According to our data, C3-R201 and C2-H163 residues, which are close to each other in the catalytic pocket (Fig. 1D), were not major amino acids for C55-PP hydrolysis (25 and 27% relative activity, respectively), while they were essential for PGP hydrolysis (0.3 and 0.09% relative activity, respectively) (Table 3). Thus, the C2-His residue may not fulfill the assigned catalytic role in PgpB such as hypothesized, raising the question on which residue accomplishes this proton donor/acceptor in an acid/base process. In PgpB, the side chain carboxylate from E154 residue points towards the imidazole ring of H207, 5.6 Å apart, suggesting that this residue could fulfill the proton donor/acceptor function. To test this hypothesis, we then generated the E154A and the double E154A/H163A variants. The E154A variant displayed 60% of relative activity on both substrates and the double mutant displayed 10% and 0.03% of relative activity on C55-PP and PGP, respectively (Table 3). These results suggested that the second mutation has an additive effect over the first mutation. In the case H163 and E154 residues were to fulfill the same function in an alternative way, one would expect a synergistic effect of the double mutation. Therefore, the alternative E154 does not fit as likely.
An explanation would be that C55-PP hydrolysis in fact does not require a proton donor as the product can readily be released in its dianionic C55-PO42− form. In support to this, the acid dissociation constants of the phosphates of single chain polyprenyl phosphates in bilayer were reported to be 2.9 and 7.8 for the α and β phosphates, respectively26. In contrast, the release of PG from PGP absolutely requires the transfer of a proton to the oxygen at the junction between the glycerol and terminal phosphate. This proton would still be abstracted from H163 as suggested by the low activity of the corresponding mutant towards PGP.
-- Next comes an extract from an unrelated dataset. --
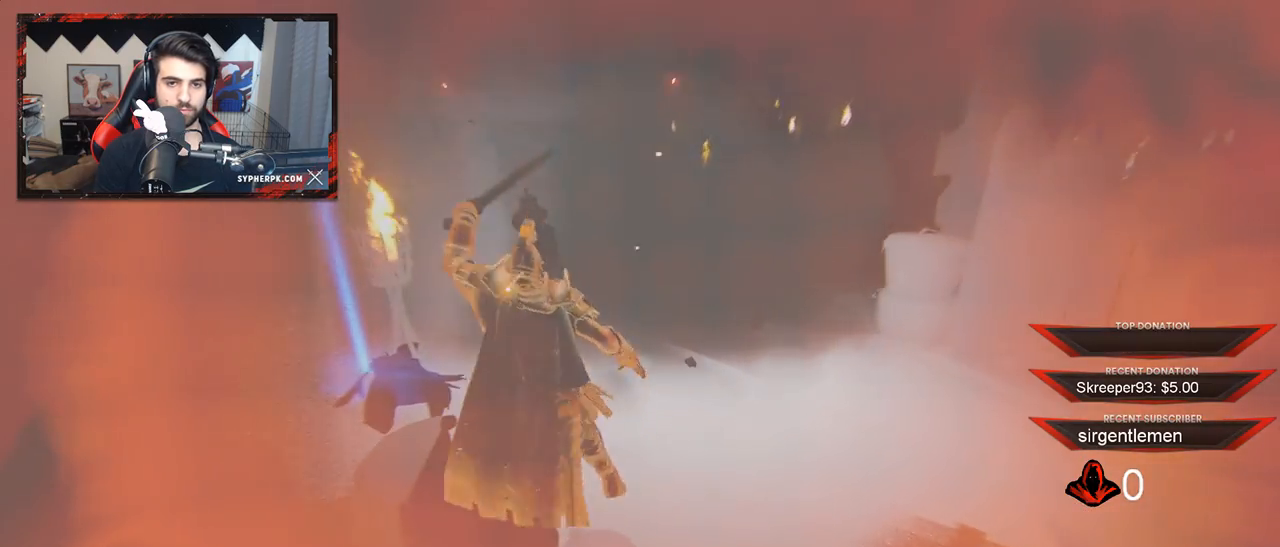
Gameplay with a controller (Xbox layout); each line is a JSON object with the inputs held at the frame after it. "button_events" lists button changes between this image and that frame as [ms after this image, input, new state], when the widget could be followed in between (sticks are given only as held states). Not read: B L1 R1.
{"buttons": ["A", "L2"], "left_stick": "down-right", "right_stick": "center", "button_events": [[67, "R2", "down"], [267, "R2", "up"], [383, "A", "down"]]}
H207A variant shows high thermal stability upon phosphate binding
The thermal stability of WT PgpB and variants was compared by differential scanning calorimetry (DSC). Interestingly, the H207A mutant showed a large increase of Tm (+ 17.1 °C) and denaturation enthalpy change (ΔH, + 18.4 kcal/mol/°C) as compared to WT (Fig. 4). These results strongly suggested that the H207A mutation has triggered a large structural change. These measurements were performed in phosphate buffer that was used for protein purification, which led us hypothesize that the change might occur through a differential phosphate-binding event. After purification of the proteins in HEPES buffer, the WT protein yielded a similar Tm but a lower ΔH (Fig. 4), and the addition of 20 mM KH2PO4 did not change these values. The H207A variant displayed a signal closer to that observed with WT, but upon KH2PO4 addition, both Tm and ΔH values raised greatly (Fig. 4). A similar behavior of the mutant was observed in the presence of inorganic pyrophosphate (+ 14.4 °C of Tm and + 74 kcal/mol/°C of ΔH).
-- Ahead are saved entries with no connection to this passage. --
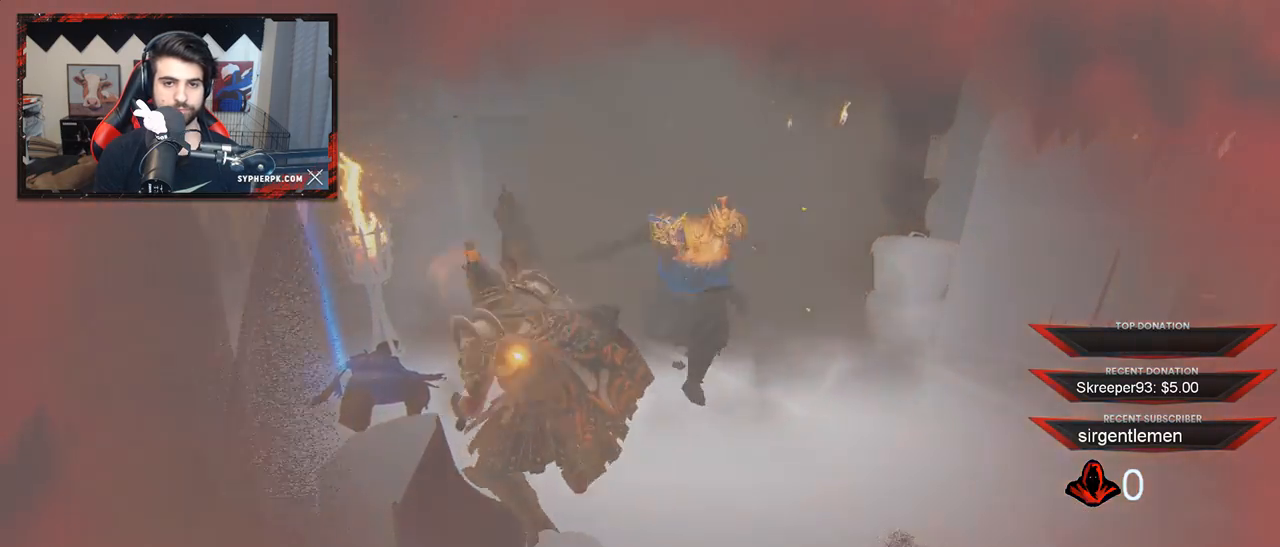
{"buttons": ["L2"], "left_stick": "right", "right_stick": "center"}
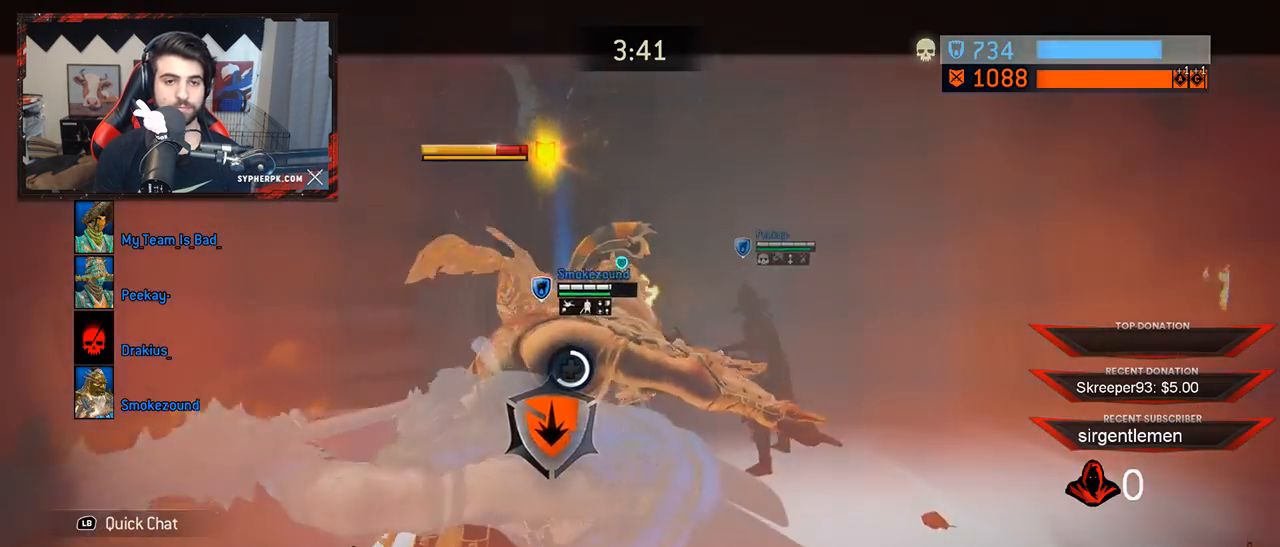
{"buttons": ["L2"], "left_stick": "down", "right_stick": "center", "button_events": []}
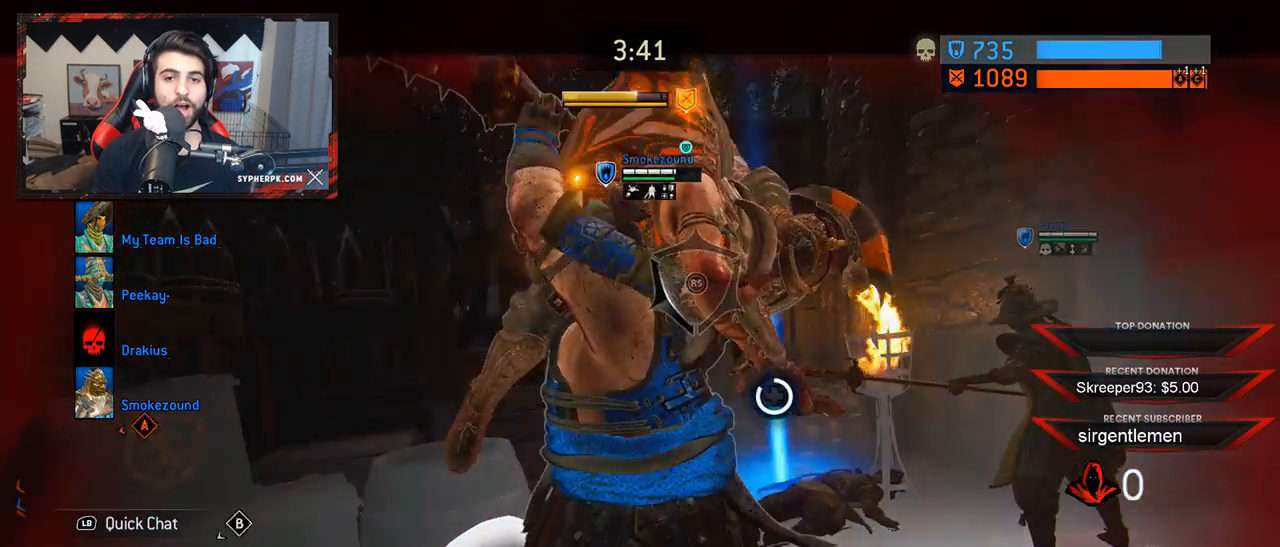
{"buttons": ["L2"], "left_stick": "down", "right_stick": "center", "button_events": []}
The active site of PAP2s has evolved to stabilize the phosphorylated form of H207 to optimally trigger the dephosphorylation. This ideal position of phosphate cannot be reached in the absence of a covalent bond with the histidine because of steric hindrance. When H207 is changed in alanine, the steric hindrance does not occur anymore and the phosphate can adopt its most favorable position, stabilized by the side chains of R104, S161 and R201. The latter interaction would induce the movement of the TM3 helix closer to the core helix bundle, which could trigger further stabilization. These data then support an induced fit mechanism for PgpB that would occur upon phospho-enzyme intermediate formation.
A mutation at the cytoplasmic face of PgpB affects C55-PP hydrolysis
Whether PAP2 C55-PP phosphatases are also involved in de novo synthesis of C55-P remains elusive in the absence of an identified cytoplasm-oriented C55-PP phosphatase. If this would be the case, de novo synthesized C55-PP would be flipped to the outer side of the membrane to be dephosphorylated and the product would be flipped back to the inner side to be used as lipid carrier. We then hypothesized that the PAP2s may be involved in the flip-flop of the lipid.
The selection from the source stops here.